→ BRANO DI PARTENZA:
______
Marco Agrillo, Studente della Digital Combat Academy a Milano

Gestire una scuola di marketing digitale significa esporsi anno dopo anno al contatto diretto con talenti molto eterogenei tra loro. Primo perché il digitale è una disciplina ormai trasversale a praticamente qualunque professione. Secondo perché noi, nel valutare la candidatura di un monaco, guardiamo poco al suo abito e molto ai suoi obiettivi formativi.

La storia di Marco Agrillo è per noi fonte di interesse e onore. L’interesse deriva dalla personalità di Marco, solida e battagliera, e di cui abbiamo avuto un assaggio nelle comunicazioni intercorse con lui da remoto. L’onore nasce invece dalla possibilità, come scuola, di poter ospitare in aula il nostro primo Studente in divisa. Marco è infatti un agente di polizia.

Ha imparato sul campo l’importanza di restare con la guardia alzata, sempre, e di lavorare in team per portare a casa il risultato – specie in situazioni critiche. Marco ha dunque declinato queste competenze di base nel marketing digitale, mondo di cui si è innamorato e che ha abbracciato come fosse una seconda divisa.
______
→ ELENCO DELLE VOCI:
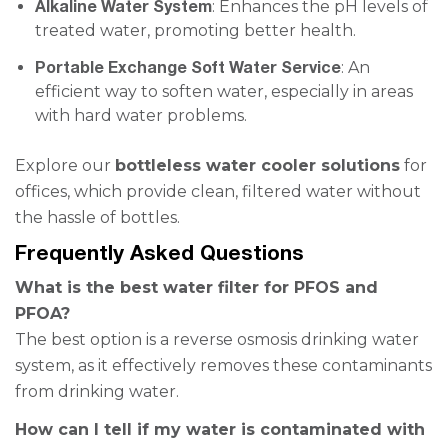
Alkaline Water System
: Enhances the pH levels of
treated water, promoting better health.
Portable Exchange Soft Water Service
: An
efficient way to soften water, especially in areas
with hard water problems.
Explore our
bottleless water cooler solutions
for
offices, which provide clean, filtered water without
the hassle of bottles.
Frequently Asked Questions
What is the best water filter for PFOS and
PFOA?
The best option is a reverse osmosis drinking water
system, as it effectively removes these contaminants
from drinking water.
How can I tell if my water is contaminated with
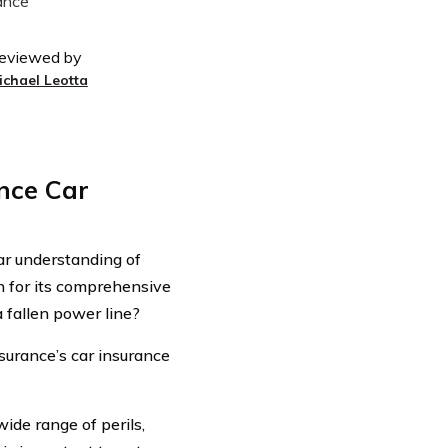
eviewed by
ichael Leotta
nce Car
ear understanding of
n for its comprehensive
 fallen power line?
nsurance’s car insurance
ide range of perils,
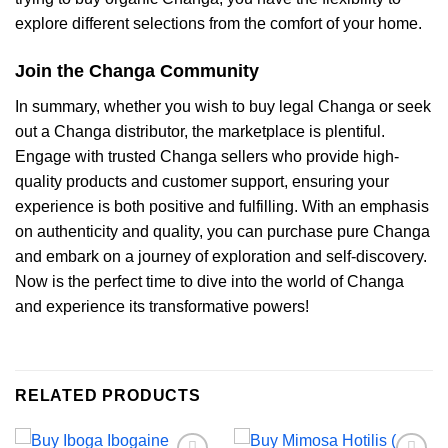
explore different selections from the comfort of your home.
Join the Changa Community
In summary, whether you wish to buy legal Changa or seek
out a Changa distributor, the marketplace is plentiful.
Engage with trusted Changa sellers who provide high-
quality products and customer support, ensuring your
experience is both positive and fulfilling. With an emphasis
on authenticity and quality, you can purchase pure Changa
and embark on a journey of exploration and self-discovery.
Now is the perfect time to dive into the world of Changa
and experience its transformative powers!
RELATED PRODUCTS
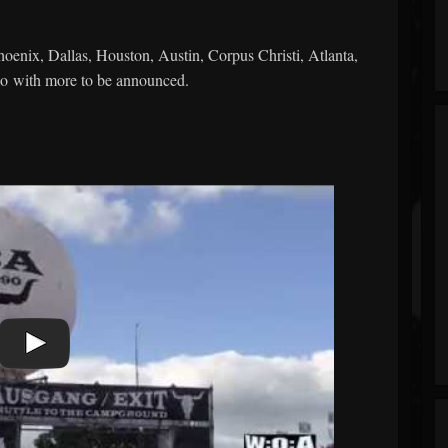
hoenix, Dallas, Houston, Austin, Corpus Christi, Atlanta,
o with more to be announced.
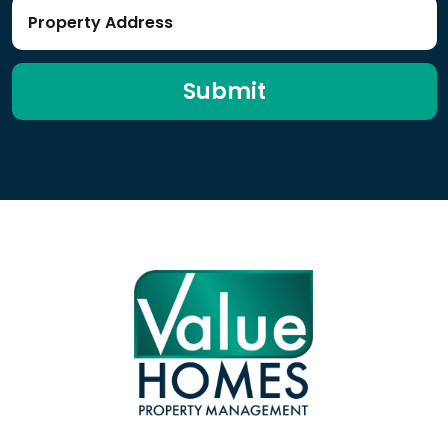
Submit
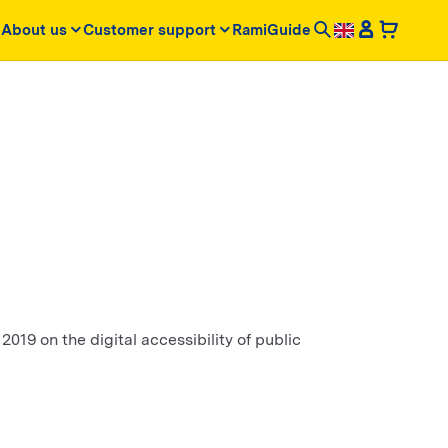
About us
Customer support
RamiGuide
2019 on the digital accessibility of public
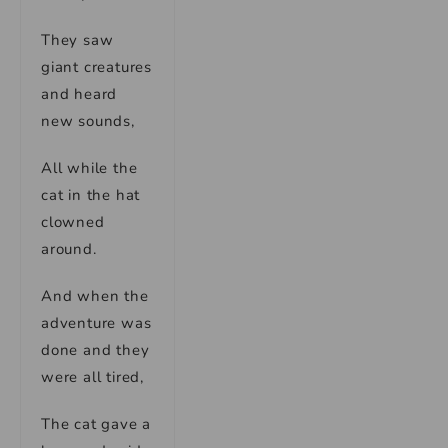
They saw
giant creatures
and heard
new sounds,
All while the
cat in the hat
clowned
around.
And when the
adventure was
done and they
were all tired,
The cat gave a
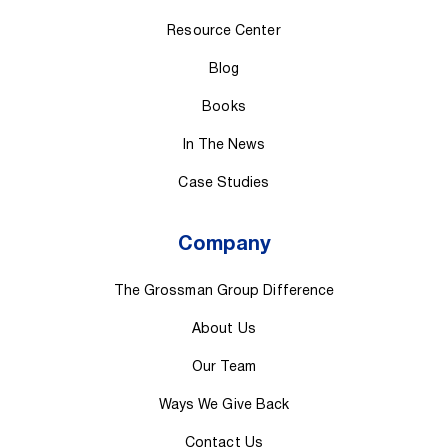
Resource Center
Blog
Books
In The News
Case Studies
Company
The Grossman Group Difference
About Us
Our Team
Ways We Give Back
Contact Us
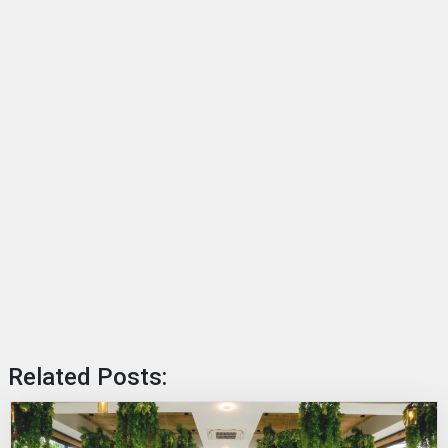
Related Posts:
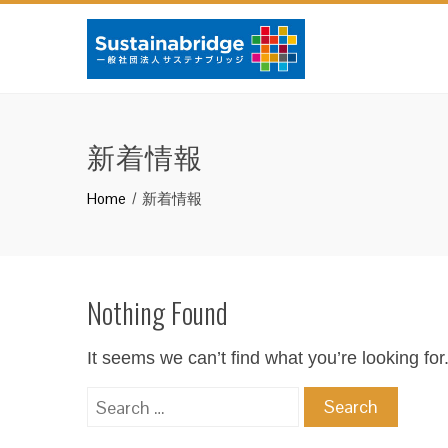
新着情報
Home
新着情報
Nothing Found
It seems we can’t find what you’re looking fo
Search
for:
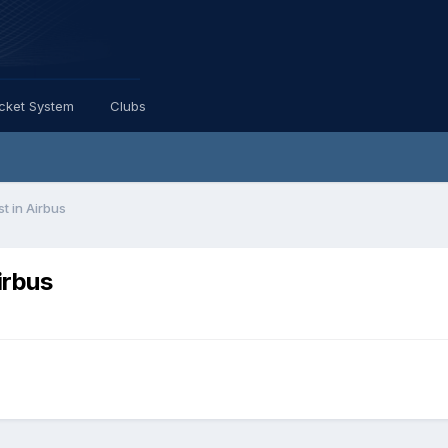
icket System
Clubs
st in Airbus
irbus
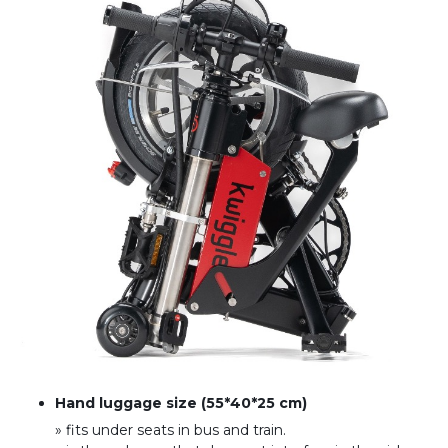
Hand luggage size (55*40*25 cm)
» fits under seats in bus and train
.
______
→ I TUOI COMPITI:
1 – Riassumi in poche righe il paragrafo del brano che comincia con "La storia di Marco Agrillo", mantenendone i fatti principali.
2 – Trascrivi le voci dalla prima riga fino alla riga che contiene "ide range of", inclusa, sostituendo "drinking water" con "potable water" e lasciando tutto il resto invariato. Ometti le immagini.
Il brano e le voci non hanno alcun legame tra loro.

→ RISULTATI PER COMPITO:
1 – La scuola trova interessante la storia di Marco Agrillo per la sua personalità solida e battagliera, già emersa nei contatti a distanza. La considera anche un onore, perché Marco, agente di polizia, è il primo studente in divisa ospitato in aula.

2 –
Alkaline Water System
: Enhances the pH levels of
treated water, promoting better health.
Portable Exchange Soft Water Service
: An
efficient way to soften water, especially in areas
with hard water problems.
Explore our
bottleless water cooler solutions
for
offices, which provide clean, filtered water without
the hassle of bottles.
Frequently Asked Questions
What is the best water filter for PFOS and
PFOA?
The best option is a reverse osmosis potable water
system, as it effectively removes these contaminants
from potable water.
How can I tell if my water is contaminated with
eviewed by
ichael Leotta
nce Car
ear understanding of
n for its comprehensive
 fallen power line?
nsurance’s car insurance
ide range of perils,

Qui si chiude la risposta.